REQUIRED WORK → Among the lines below, restate word for word only those from the line with "ar gebrochene Schuhsohlen" through the line with "s über einen", with both end lines kept.

DATASET ENTRIES →

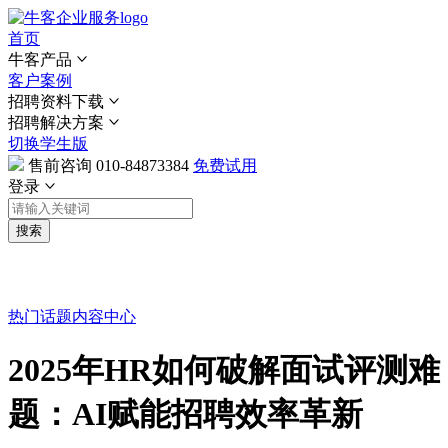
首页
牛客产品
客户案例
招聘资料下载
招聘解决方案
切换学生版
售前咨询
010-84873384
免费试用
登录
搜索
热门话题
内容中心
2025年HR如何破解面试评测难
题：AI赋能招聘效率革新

...

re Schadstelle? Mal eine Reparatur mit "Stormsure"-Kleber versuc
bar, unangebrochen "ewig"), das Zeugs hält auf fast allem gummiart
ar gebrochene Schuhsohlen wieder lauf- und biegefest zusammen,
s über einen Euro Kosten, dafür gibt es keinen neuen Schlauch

EXPECTED ANSWER →
ar gebrochene Schuhsohlen wieder lauf- und biegefest zusammen,
s über einen Euro Kosten, dafür gibt es keinen neuen Schlauch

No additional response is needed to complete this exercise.